J’ai aimé vivre là est une généreuse et inattendue mise en avant de la banlieue parisienne qui perd cependant de sa force à se faire trop répétitive.
Synopsis : Dans la ville nouvelle beaucoup arrivent d’ailleurs, se mélangent, trouvent une place. Leurs histoires se croisent et s’incarnent ici à Cergy, où Annie Ernaux a écrit l’essentiel de son œuvre nourrie de l’observation des autres et de son histoire intime.
Retour sur une ville nouvelle
Critique : En 2017, avec Retour à Forbach, Régis Sauder revient dans la ville de son enfance prendre des nouvelles de ceux qui sont restés dans ce territoire abandonné et interroger l’avenir à l’heure de la montée de l’extrémisme. C’est en présentant son film dans un cinéma proche de la ville nouvelle de Cergy qu’il fait la connaissance d’Annie Ernaux, habitante de cette ville nouvelle depuis de nombreuses années. Elle lui servira de fil rouge pour partir à l’exploration de cette préfecture du Val d’Oise, sortie de nulle part dans les années 60 et volontiers décriée.
Aux media qui préfèrent relayer les faits divers autour de l’insécurité et du mal de vivre dans ces ensembles créés de toute pièce, Régis Sauder choisit de répondre par l’écoute et l’authenticité. Puisqu’il excelle à mettre les êtres au cœur de son cinéma pour mieux les regarder vivre, c’est à travers les témoignages de ses habitants qu’il scrute la mémoire de cette cité aux allures futuristes.
La ligne A du RER (la plus fréquentée d’Europe) traverse la campagne avant de déverser ses voyageurs dans une gare grouillante de vie. C’est donc vers ces banlieusards de tous horizons et de toutes conditions que le réalisateur se tourne pour récolter, sans ambages, le récit de leur vie et partager avec eux les détails de la vie quotidienne, leurs souvenirs, leurs espoirs.
J’ai aimé vivre là, regards croisés et partagés
Claudette, arrivée des Antilles au début des années 70 au milieu des bâtiments encore en construction, se souvient avec émotion des difficultés à se déplacer sur les chemins boueux avec la poussette de son fils, et présente avec admiration les arbres qui bordent l’allée désormais parfaitement dallée. La caméra suit le parcours d’un groupe de lycéens qui s’emparent des textes d’Annie Ernaux les uns après les autres, formant un étonnant réseau narratif qui s’articule autour de situations dans lesquelles ces jeunes se reconnaissent. Cergy, c’est aussi un symbole de solidarité qui, à travers son centre d’accueil installé dans une patinoire et le dévouement d’une ex-directrice financière, ouvre la porte aux étrangers, à l’exemple de Sekou qui raconte ses multiples tentatives de traversée depuis le Mali.

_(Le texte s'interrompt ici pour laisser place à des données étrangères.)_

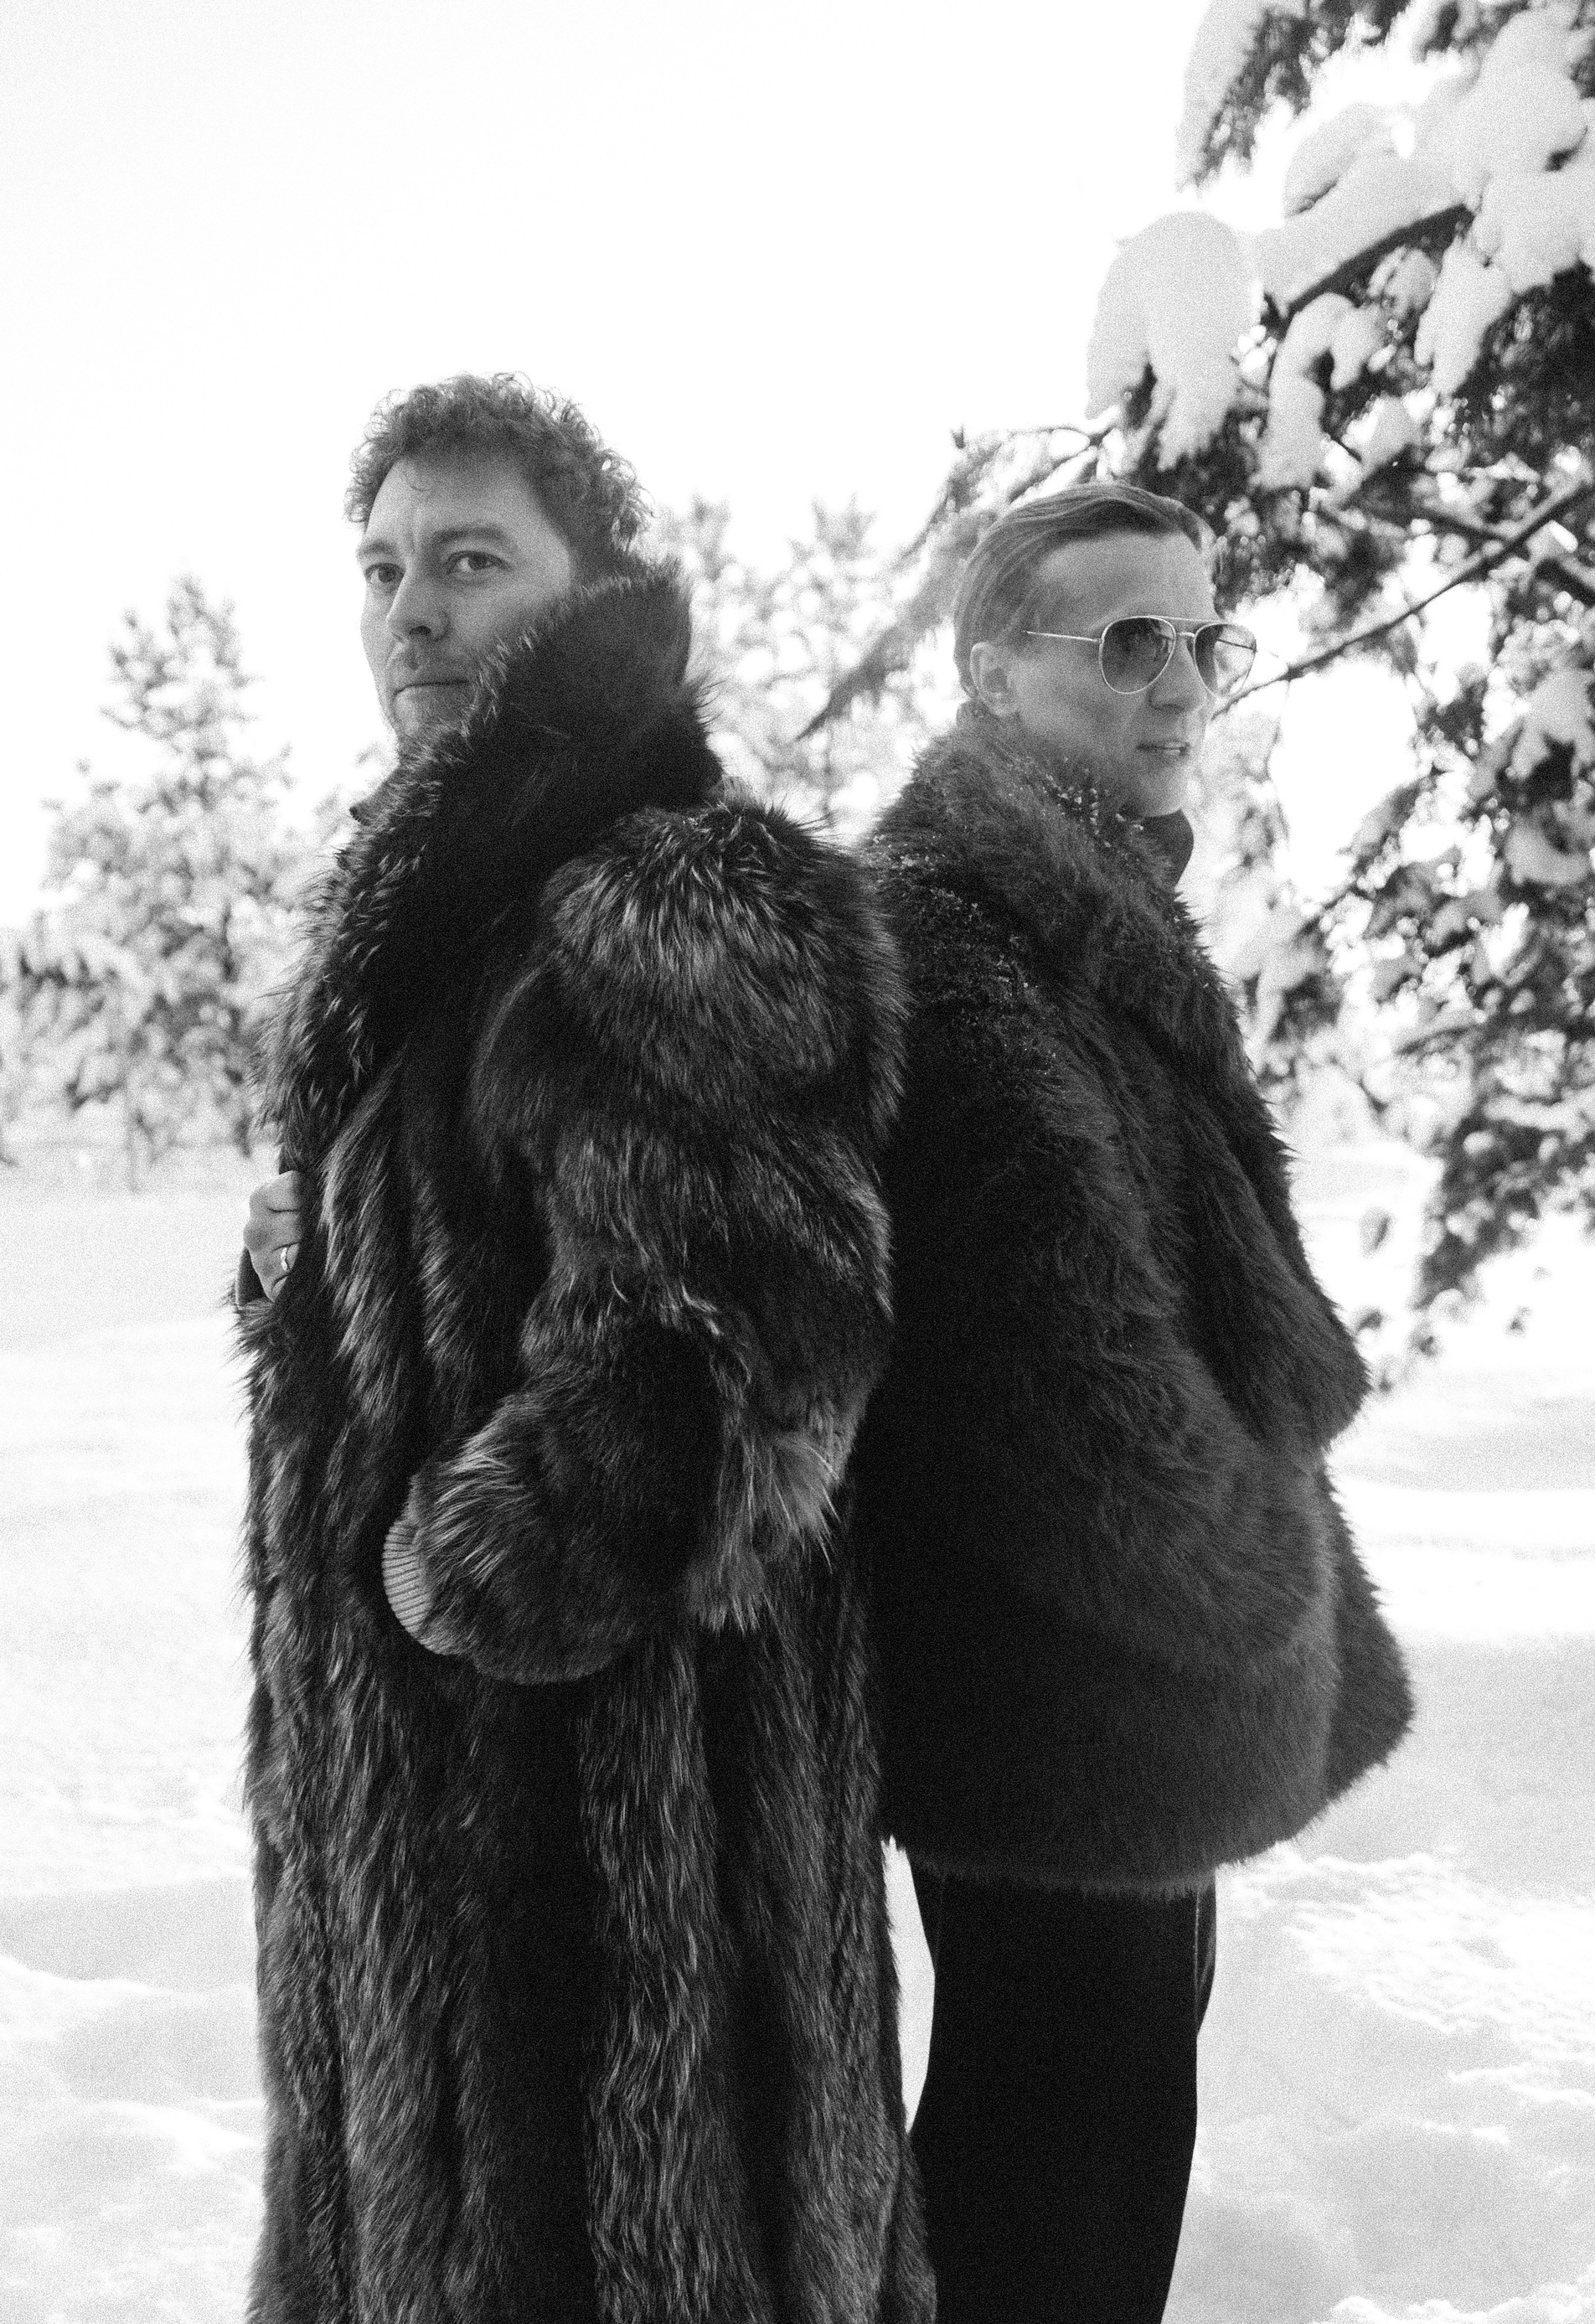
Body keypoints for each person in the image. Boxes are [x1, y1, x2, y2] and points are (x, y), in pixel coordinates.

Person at [236, 374, 932, 2324]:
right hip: (434, 1840)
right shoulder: (449, 911)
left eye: (472, 561)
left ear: (588, 585)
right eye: (384, 566)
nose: (413, 612)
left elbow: (737, 1354)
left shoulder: (659, 889)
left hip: (619, 1877)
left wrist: (458, 1571)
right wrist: (304, 1282)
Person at [850, 482, 1414, 2324]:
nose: (1178, 684)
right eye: (1124, 641)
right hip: (1059, 1690)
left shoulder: (1071, 915)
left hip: (1101, 1685)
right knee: (1057, 2189)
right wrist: (1244, 1570)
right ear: (989, 672)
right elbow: (1040, 1348)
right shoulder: (957, 942)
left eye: (1202, 639)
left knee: (1084, 2138)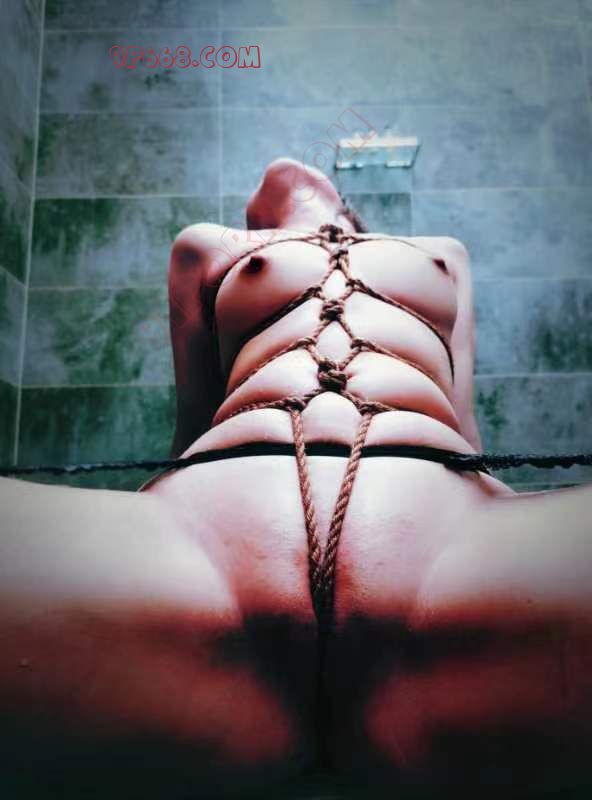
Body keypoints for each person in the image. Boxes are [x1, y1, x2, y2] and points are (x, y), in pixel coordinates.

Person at [1, 158, 591, 800]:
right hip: (210, 529)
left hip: (451, 522)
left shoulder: (444, 253)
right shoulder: (204, 247)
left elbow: (467, 433)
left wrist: (512, 528)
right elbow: (191, 430)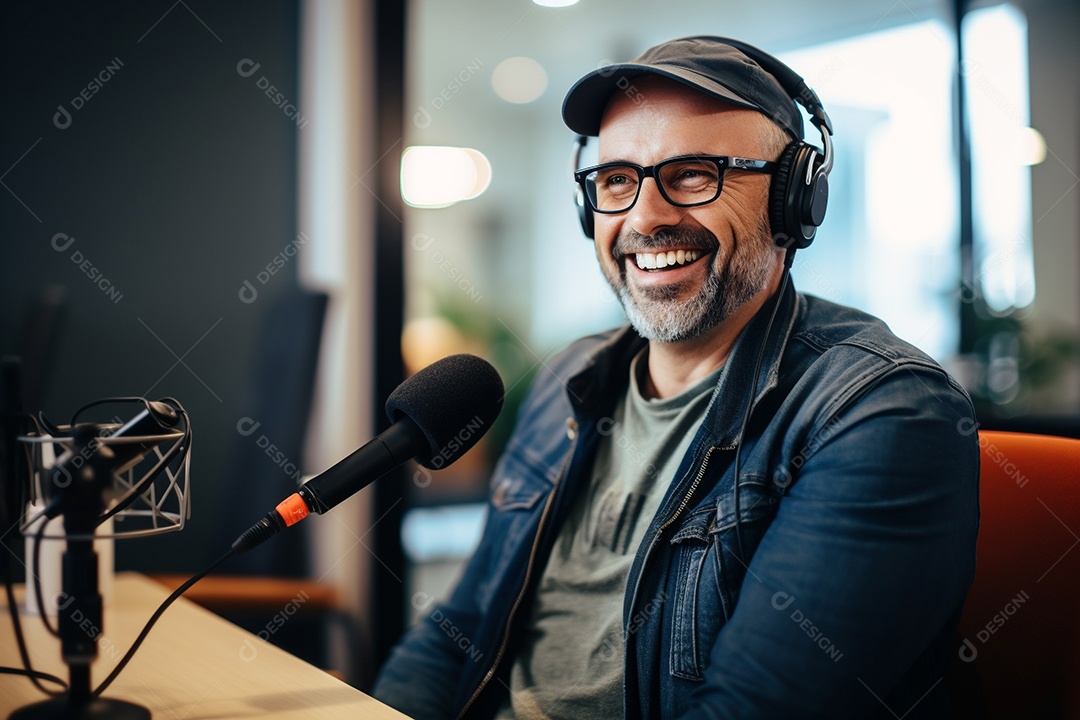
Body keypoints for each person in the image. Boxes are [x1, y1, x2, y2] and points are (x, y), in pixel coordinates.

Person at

Preuve d’une mixité réussie
Un pique-nique au bord de l’Oise, une fête au coucher du soleil, l’époustouflante perspective sur Paris et sa région depuis l’Axe-Majeur rassemblent les preuves d’une mixité réussie et d’une joie de vivre indéniable. Pourtant, ces démonstrations multipliées à l’infini se télescopent sans apporter d’éléments supplémentaires ou contradictoires, installant le récit dans une tiédeur ronronnante qui peu à peu l’édulcore.
Restent de ce voyage en utopie d’impressionnantes vues aériennes sur cette pyramide inversée qui abrite la préfecture, ces bâtiments aux formes géométriques, ses vastes places, ses quartiers à plusieurs niveaux et sa campagne environnante.